Non-profit managing tiny-home village pulls out prior to permit expiration



SEATTLE -- The non-profit, Share/Wheel, that runs a tiny-home village in North Seattle has told the city it’s pulling out five months before the camp’s permit expires.

Called Licton Springs, the tiny home village off Aurora Avenue is known as a low-barrier shelter – meaning residents are allowed to use drugs or alcohol while they work with case managers on a path to temporary housing.

While some of the residents there eventually move out to other housing options city officials say that doesn’t happen often enough.

The permit expires in March 2019 and the city says another non-profit, the Low Income Housing Institute, will take over management of the village until next march.

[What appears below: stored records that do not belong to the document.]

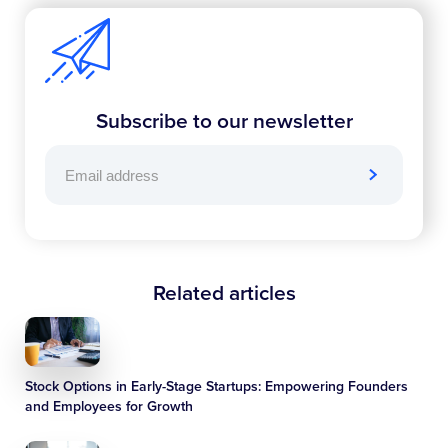
Subscribe to our newsletter
Related articles
Stock Options in Early-Stage Startups: Empowering Founders
and Employees for Growth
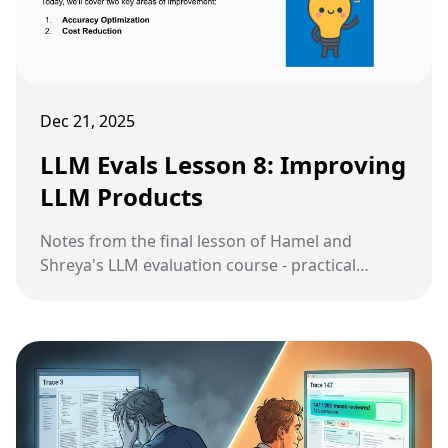
Dec 21, 2025
LLM Evals Lesson 8: Improving
LLM Products
Notes from the final lesson of Hamel and
Shreya's LLM evaluation course - practical
strategies for improving accuracy and reducing
costs through prompt refinement, architecture
changes, fine-tuning, and model cascades.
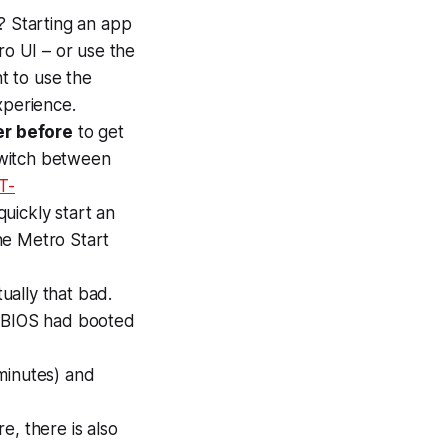
? Starting an app
ro UI – or use the
nt to use the
xperience.
er before
to get
 switch between
T-
uickly start an
the Metro Start
tually that bad.
e BIOS had booted
.
minutes) and
e, there is also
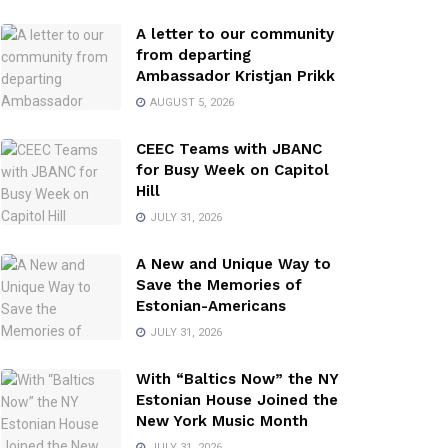
A letter to our community
from departing
Ambassador Kristjan Prikk
AUGUST 5, 2026
CEEC Teams with JBANC
for Busy Week on Capitol
Hill
JULY 31, 2026
A New and Unique Way to
Save the Memories of
Estonian-Americans
JULY 31, 2026
With “Baltics Now” the NY
Estonian House Joined the
New York Music Month
JULY 31, 2026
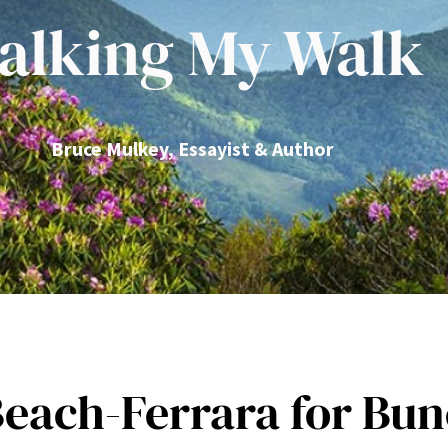
alking My Walk
Bruce Mulkey, Essayist & Author
 Beach-Ferrara for B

When that time comes the city says they aren’t looking at reopening Licton Springs but are looking for other permanent housing options across the city. Share/Wheel warns uprooting the vulnerable population at the tiny village could backfire for the city.

It’s moving day for Lilli Cox and her two dogs. They are moving out and on to other transitional housing.

“They did a really good job with us,” she said. “When we all first got here we were street, you know.”

Cox and the dozens of other people living in the camp say the low-barrier model, which allows residents to use drugs and alcohol, helps ween them from their addictions and teaches how to thrive in a community with a common goal.

“To face their addiction to be responsible for it and to be accepted and still get respect,” she said. “That’s one thing that is taken from us, so it gave us dignity.”

“If you rush that process and they blow out then you’ve lost all that investment,” said Charlie Johnson with Share/Wheel.

Johnson says the city has chosen to not renew the camp’s permit because campers aren’t moving out fast enough. He warns pushing clients before they’re ready could backfire against the city’s goal to bring more people off the street.

“A lot of the clients here it takes months of them living among their peers and gentle authority figures in staff to build trust and even think about what that next step might be,” he said.

Meanwhile, neighbors around the village have complained rising crime rates are directly related to the camp’s nearly 2-year-long history.

The city says it will expand case management services in next year’s budget and expand other tiny home village programs.

But, Cox says this program worked for her and now her decade-long life on the streets is about to come to an end. She hopes the city learns from the success she found here.

“I wasn’t expecting for myself to change but I did,” she said.

City officials say tiny villages are intended as short-term solutions and nearly half of the people living there have been residents for more than a year. The city also says case managers will do everything they can to ensure anyone displaced don’t simply return to the streets.